Updating Rails on Leopard – Gem::RemoteFetcher::FetchError

Just picked up a great book on Rails coming from a PHP background called Rails for PHP Developers. The examples in the book call for Rails version 2.0.2. I ran rails -v and lo-and-behold, the version of rails that is packaged with Leopard is pretty old.

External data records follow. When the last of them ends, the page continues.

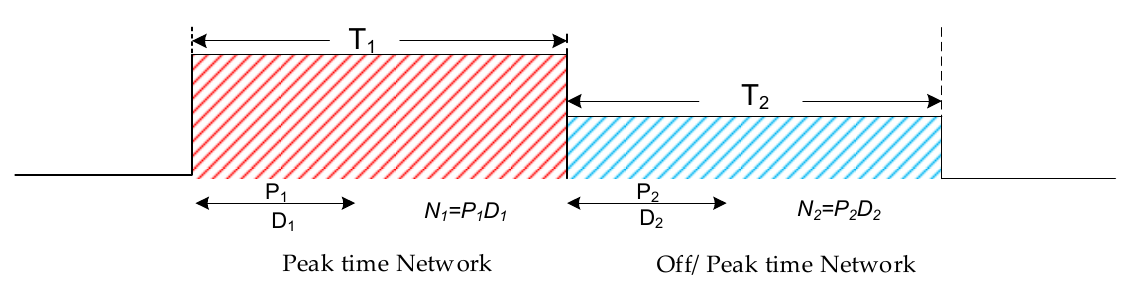
Figure 4. Amount of data over time: proposed asynchronous period.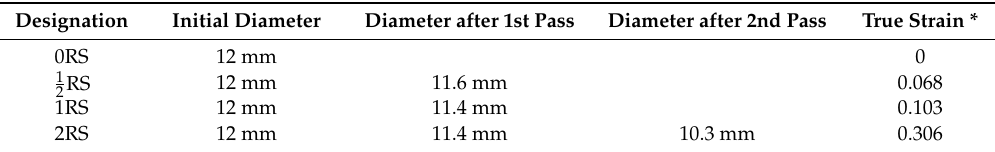
Table 2. Rotary swaging parameters.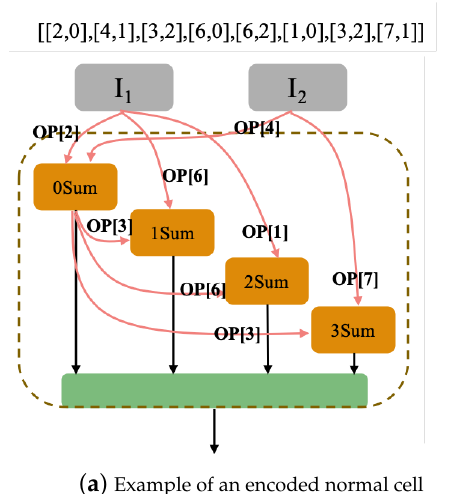
Figure 4. An example of an encoded architecture, including an encoded normal cell and a reduction cell with four intermediate nodes. There are eight elements in each cell with four intermediate nodes. ( a ) An example of an encoded normal cell. The 0th intermediate node, as well the 2th node in the cell, are calculated by the sum of two elements OP [2] computed based on the 0th node in the cell and OP [4] computed based on the 1th node in the cell, where the 0th and 1th nodes in the cell are the two input nodes. All the remaining intermediate nodes are encoded into arrays in the same way. ( b ) An example of an encoded reduction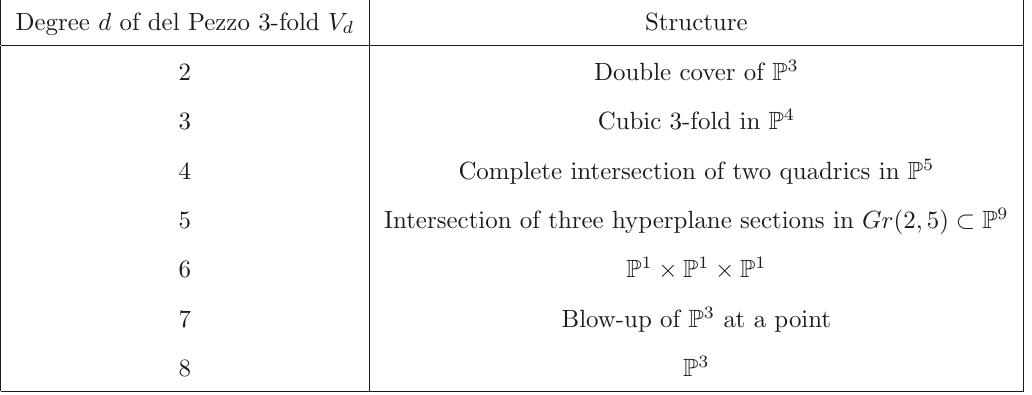
Table 1 . List of del Pezzo 3-folds with degree d , d = 2 , · · · , 8 [54–56]. Gr (2 , 5) denotes the complex Grassmannian of two-dimensional linear subspaces in C 5 . Gr (2 , 5) is embedded inside P 9 using the Pl¨ucker embedding; the restriction of a hyperplane section in P 9 to Gr (2 , 5) gives a hyperplane section of Gr (2 , 5). The del Pezzo 3-fold of degree 8 V 8 is the image of P 3 embedded in P 9 under the Veronese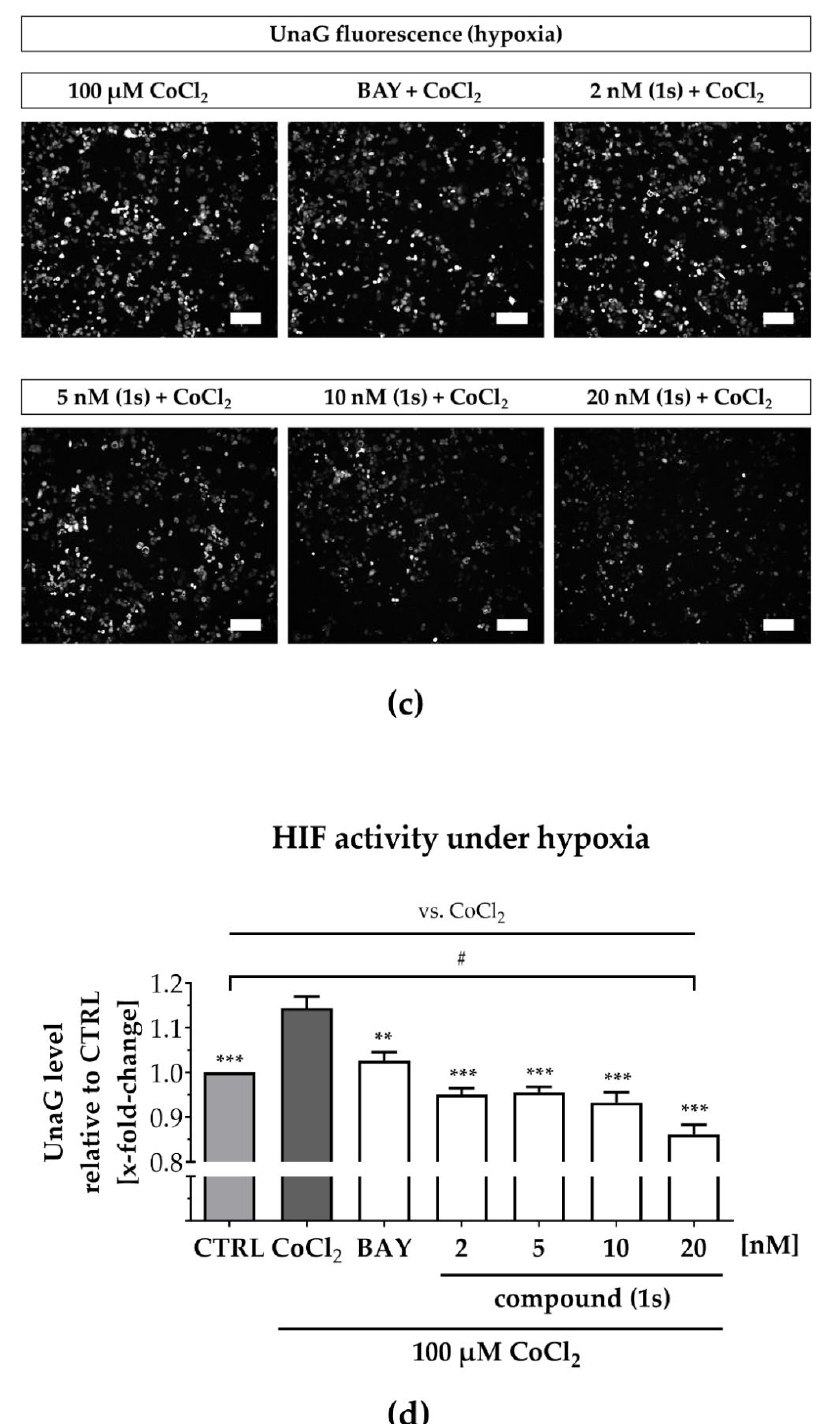
Figure 7. Compound ( 1s ) decreases HIF-dependent gene transcription. MDA-MB-468-UnaG cells were pre-treated for 1 h without (CTRL) or with compound ( 1s ) or BAY 11-7085 (BAY) before being grown ( a , b ) in the absence (normoxia; CTRL) or ( c , d ) presence of 100 µM CoCl 2 (hypoxia) for another 24 h. ( a , c ) Representative fluorescence images. Scale bar: 200 µm ( b , d ) Total fluorescence intensity of HIF-mediated UnaG was normalized to the CTRL group. Statistical difference was calculated with one-way ANOVA ( b ) vs. CTRL (normoxia) (ns = not significant, * p < 0.05). ( d ) vs. CTRL (hypoxia) (# p < 0.05); vs. CoCl 2 (* p < 0.05, ** p < 0.01, *** p < 0.001). ( b , d ) Columns represent the mean ± SEM ( n =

Rails uses a program called RubyGems for installation (as well as the installation of numerous other Ruby-related plugins and app). First I needed to verify that I had a current version of Ruby gems:

gem -v
# 1.0.1

According to RubyForge, the latest version of RubyGems is 1.1.1, so I ran this script to update. Gems is pretty cool because you can keep your software updated from the terminal (usually) without having to download anything manually:

gem update --system
# Updating RubyGems...
# Attempting remote update of rubygems-update
# Successfully installed rubygems-update-1.1.1
# 1 gem installed
# Updating version of RubyGems to 1.1.1
# Installing RubyGems 1.1.1
# ...
# RubyGems system software updated

gem -v
# 1.1.1

Now that Gems is current, I can update Rails. Running gem update rails didn't seem to work very well so I think it's best to remove previous versions of Rails (and the book I mentioned above said as much) and do a clean install:

gem uninstall rails

I removed all versions and executables as well. Once this is done, you can install Rails fresh (currently version 2.0.2). Trouble is, when I ran gem install rails I got the following error:

gem install rails
# ERROR:  While executing gem ... (Gem::RemoteFetcher::FetchError)
# timed out fetching http://gems.rubyforge.org/gems/activerecord-2.0.2.gem

Through a bit of googling/trial and error and running gem help install I found an option to (-p, --[no-]http-proxy [URL]) use an "HTTP proxy for remote operations" and this seemed to do the trick:

gem install rails -p -V
# Installing gem actionpack-2.0.2
# Downloading gem actionpack-2.0.2.gem
# ...
# 4 gems installed
# ...

rails -v
# Rails 2.0.2

Yay, Rails! All the -V flag does is (I think) to show the verbose details of the installation (so it prints out the files it's writing and whatnot). I'm no *nix whiz so feel free to correct me. Hope the proxy idea helps someone else out.